Dataset content:
▼▼▼

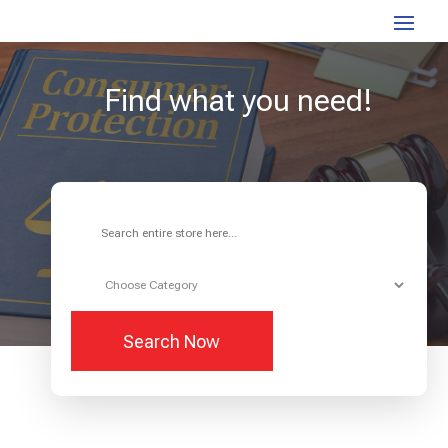
Find what you need!
Search
for
Search Now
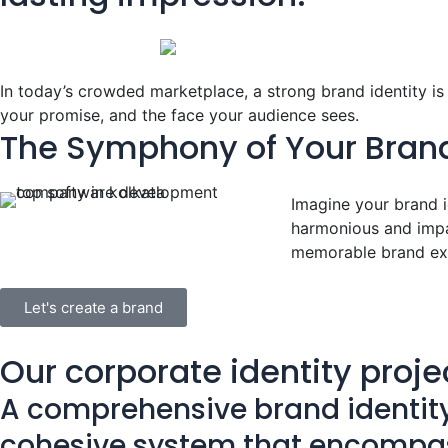
In today’s crowded marketplace, a strong brand identity is m
your promise, and the face your audience sees.
The Symphony of Your Brand
Imagine your brand i
harmonious and impac
memorable brand ex
Let's create a brand
Our corporate identity proje
A comprehensive brand identity i
cohesive system that encompas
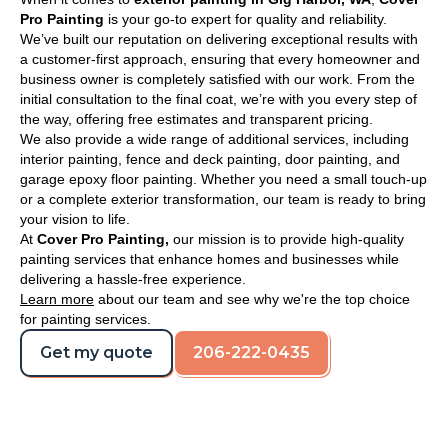
Pro Painting
is your go-to expert for quality and reliability.
We’ve built our reputation on delivering exceptional results with
a customer-first approach, ensuring that every homeowner and
business owner is completely satisfied with our work. From the
initial consultation to the final coat, we’re with you every step of
the way, offering free estimates and transparent pricing.
We also provide a wide range of additional services, including
interior painting, fence and deck painting, door painting, and
garage epoxy floor painting. Whether you need a small touch-up
or a complete exterior transformation, our team is ready to bring
your vision to life.
At
Cover Pro Painting,
our mission is to provide high-quality
painting services that enhance homes and businesses while
delivering a hassle-free experience.
Learn more
about our team and see why we're the top choice
for painting services.
Get my quote
206-222-0435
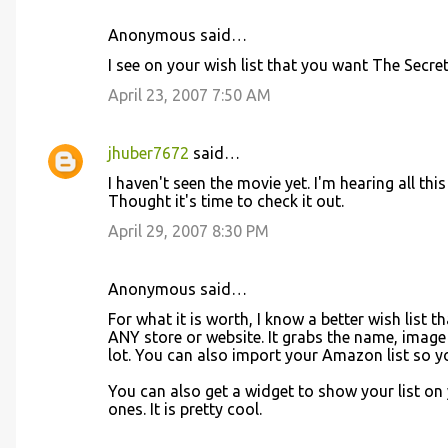
Anonymous said…
C
I see on your wish list that you want The Secr
o
April 23, 2007 7:50 AM
m
m
jhuber7672
said…
e
I haven't seen the movie yet. I'm hearing all thi
n
Thought it's time to check it out.
t
April 29, 2007 8:30 PM
s
Anonymous said…
For what it is worth, I know a better wish list
ANY store or website. It grabs the name, image an
lot. You can also import your Amazon list so y
You can also get a widget to show your list on 
ones. It is pretty cool.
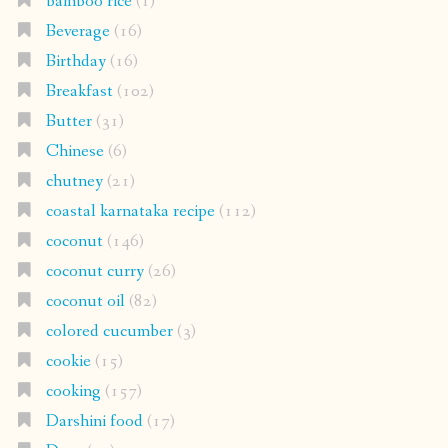
bamboo rice
(1)
Beverage
(16)
Birthday
(16)
Breakfast
(102)
Butter
(31)
Chinese
(6)
chutney
(21)
coastal karnataka recipe
(112)
coconut
(146)
coconut curry
(26)
coconut oil
(82)
colored cucumber
(3)
cookie
(15)
cooking
(157)
Darshini food
(17)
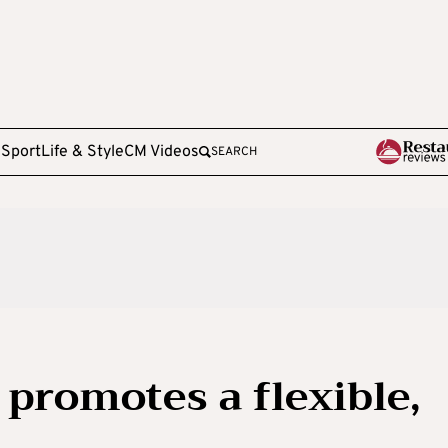
e
Sport
Life & Style
CM Videos
SEARCH
 promotes a flexible,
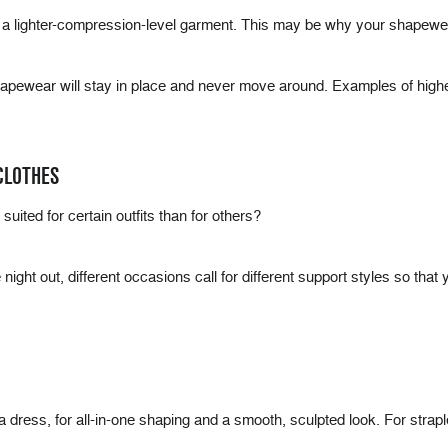
 a lighter-compression-level garment. This may be why your shapewea
hapewear will stay in place and never move around. Examples of high
CLOTHES
uited for certain outfits than for others?
night out, different occasions call for different support styles so that
a dress, for all-in-one shaping and a smooth, sculpted look. For strap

▲▲▲

The material is to be written out word for word, and the pictures are to be left out.

Answer box:
Find what you need!
Search
for
Search Now
In today’s crowded marketplace, a strong brand identity is m
your promise, and the face your audience sees.
The Symphony of Your Brand
Imagine your brand i
harmonious and impac
memorable brand ex
Let's create a brand
Our corporate identity proje
A comprehensive brand identity i
cohesive system that encompas
Pro Painting
is your go-to expert for quality and reliability.
We’ve built our reputation on delivering exceptional results with
a customer-first approach, ensuring that every homeowner and
business owner is completely satisfied with our work. From the
initial consultation to the final coat, we’re with you every step of
the way, offering free estimates and transparent pricing.
We also provide a wide range of additional services, including
interior painting, fence and deck painting, door painting, and
garage epoxy floor painting. Whether you need a small touch-up
or a complete exterior transformation, our team is ready to bring
your vision to life.
At
Cover Pro Painting,
our mission is to provide high-quality
painting services that enhance homes and businesses while
delivering a hassle-free experience.
Learn more
about our team and see why we're the top choice
for painting services.
Get my quote
206-222-0435
Anonymous said…
C
I see on your wish list that you want The Secr
o
April 23, 2007 7:50 AM
m
m
jhuber7672
said…
e
I haven't seen the movie yet. I'm hearing all thi
n
Thought it's time to check it out.
t
April 29, 2007 8:30 PM
s
Anonymous said…
For what it is worth, I know a better wish list
ANY store or website. It grabs the name, image an
lot. You can also import your Amazon list so y
You can also get a widget to show your list on 
ones. It is pretty cool.
bamboo rice
(1)
Beverage
(16)
Birthday
(16)
Breakfast
(102)
Butter
(31)
Chinese
(6)
chutney
(21)
coastal karnataka recipe
(112)
coconut
(146)
coconut curry
(26)
coconut oil
(82)
colored cucumber
(3)
cookie
(15)
cooking
(157)
Darshini food
(17)
e
Sport
Life & Style
CM Videos
SEARCH
 promotes a flexible,
 a lighter-compression-level garment. This may be why your shapewea
hapewear will stay in place and never move around. Examples of high
CLOTHES
uited for certain outfits than for others?
night out, different occasions call for different support styles so that
a dress, for all-in-one shaping and a smooth, sculpted look. For strap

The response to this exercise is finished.